→ **WHAT IS REQUIRED**
Nothing but the text of the records belongs in your answer: repeat all of it exactly and leave out the images.

→ **DATASET RECORDS**
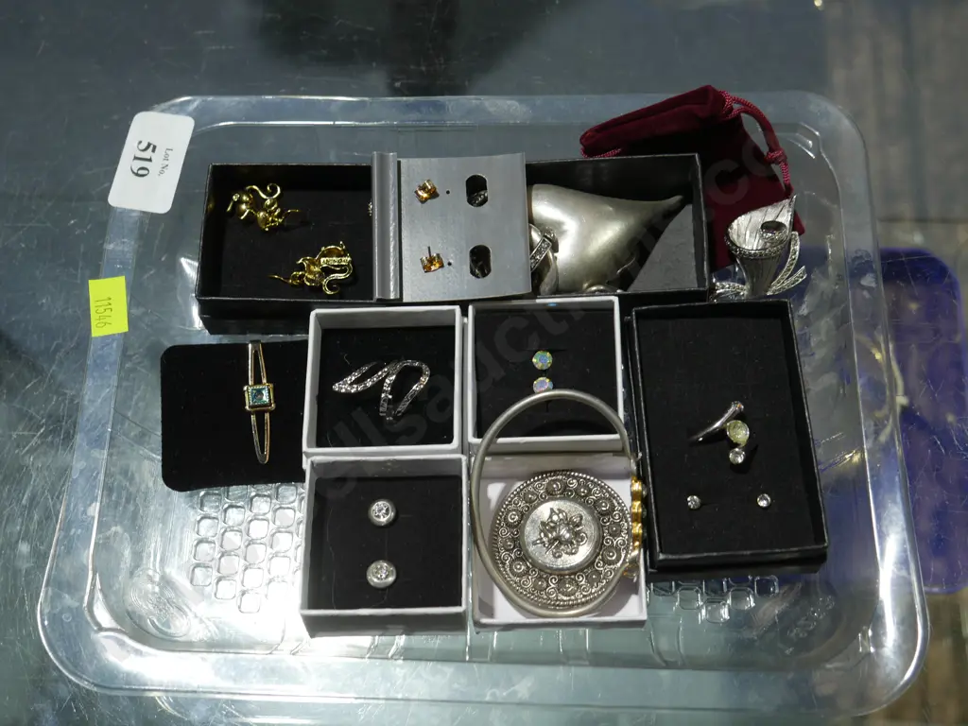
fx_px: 1174
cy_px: 363
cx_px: 484
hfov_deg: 44.8
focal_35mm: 42
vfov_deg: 34.3
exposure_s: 1/60
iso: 200
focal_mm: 21
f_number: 4.6
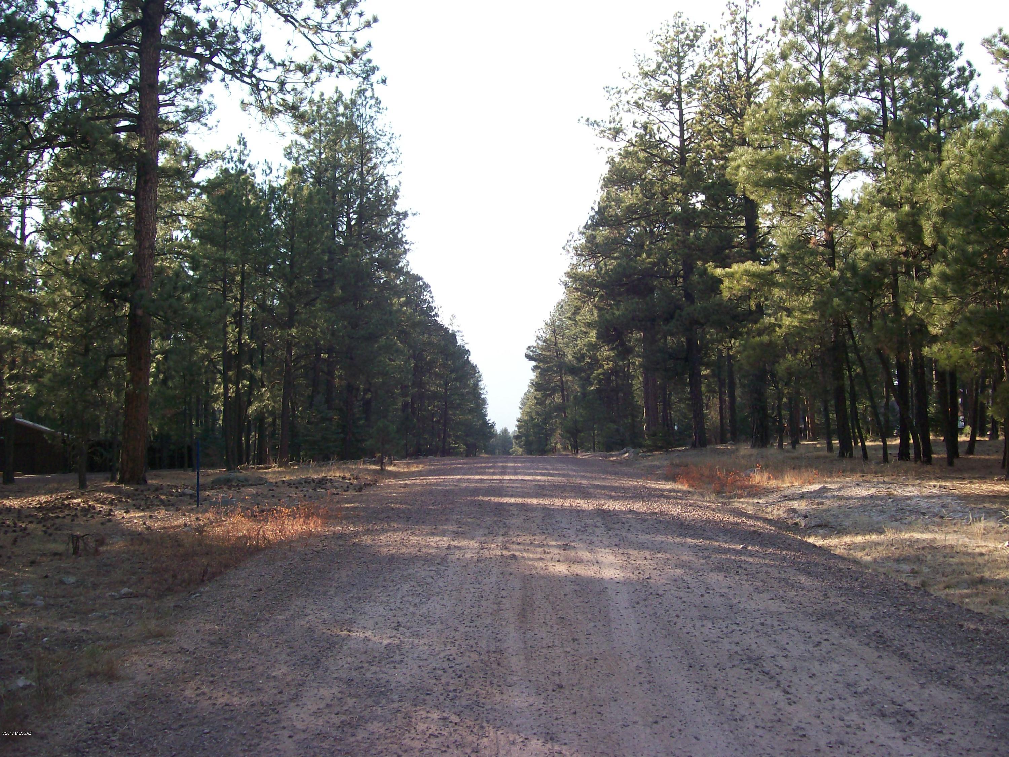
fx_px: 1049
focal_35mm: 36
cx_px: 504
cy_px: 378
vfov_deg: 39.7
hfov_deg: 51.4
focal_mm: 6
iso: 80
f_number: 2.7
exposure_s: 1/394
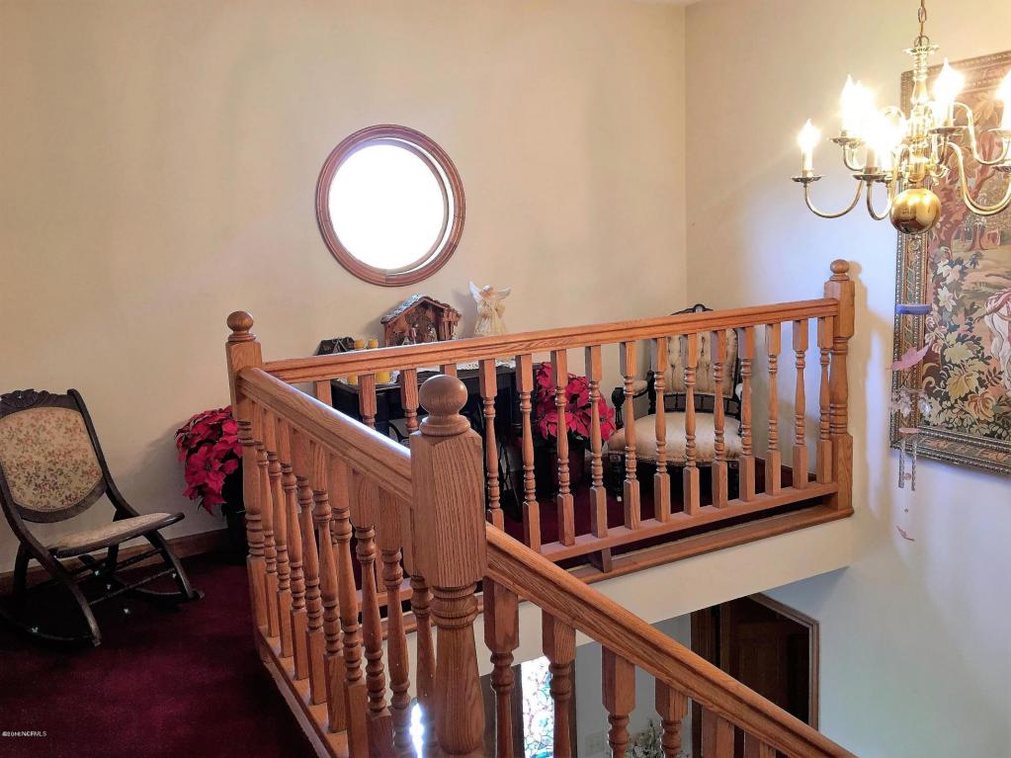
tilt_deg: -8.5
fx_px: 847
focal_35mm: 29
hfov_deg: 61.7
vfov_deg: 48.2
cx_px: 506
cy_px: 379
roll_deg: +0.7
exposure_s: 1/15
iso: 40
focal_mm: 4.15
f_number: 2.2
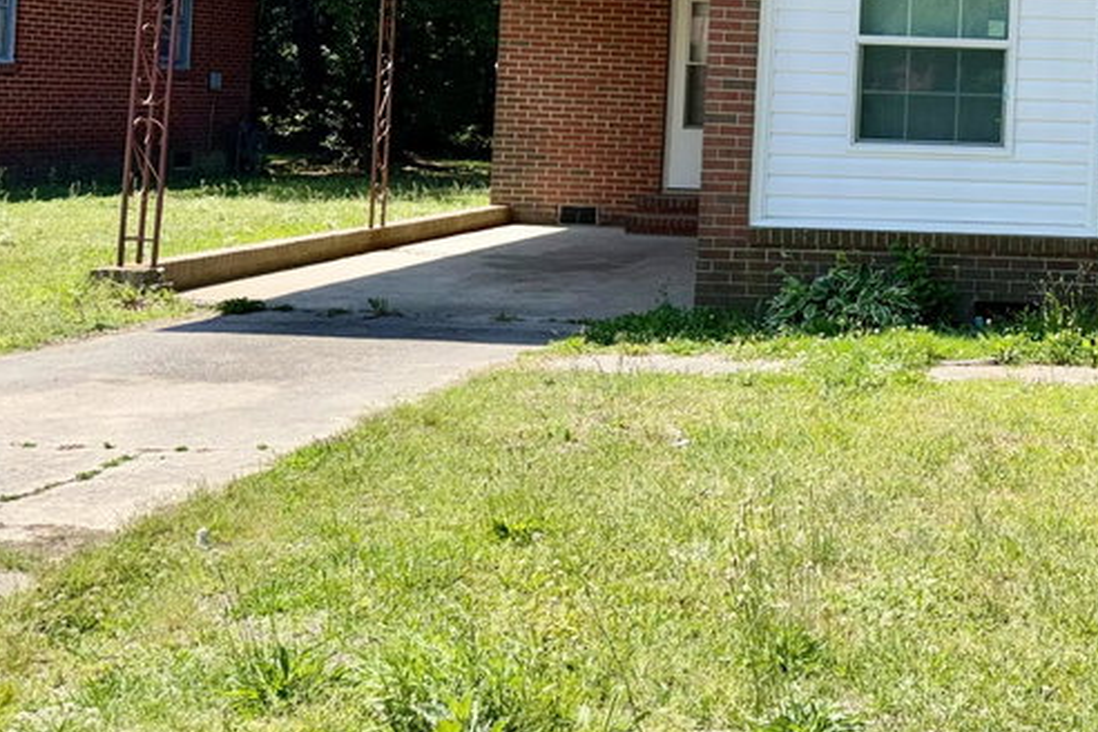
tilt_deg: +2.5
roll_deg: -2.0
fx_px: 1586
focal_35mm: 52
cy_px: 42
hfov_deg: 34.3
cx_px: 1131
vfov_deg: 25.0
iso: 50
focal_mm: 6.76
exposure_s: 1/2110
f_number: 1.78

→ **EXERCISE OUTPUT**
fx_px: 1174
cy_px: 363
cx_px: 484
hfov_deg: 44.8
focal_35mm: 42
vfov_deg: 34.3
exposure_s: 1/60
iso: 200
focal_mm: 21
f_number: 4.6
fx_px: 1049
focal_35mm: 36
cx_px: 504
cy_px: 378
vfov_deg: 39.7
hfov_deg: 51.4
focal_mm: 6
iso: 80
f_number: 2.7
exposure_s: 1/394
tilt_deg: -8.5
fx_px: 847
focal_35mm: 29
hfov_deg: 61.7
vfov_deg: 48.2
cx_px: 506
cy_px: 379
roll_deg: +0.7
exposure_s: 1/15
iso: 40
focal_mm: 4.15
f_number: 2.2
tilt_deg: +2.5
roll_deg: -2.0
fx_px: 1586
focal_35mm: 52
cy_px: 42
hfov_deg: 34.3
cx_px: 1131
vfov_deg: 25.0
iso: 50
focal_mm: 6.76
exposure_s: 1/2110
f_number: 1.78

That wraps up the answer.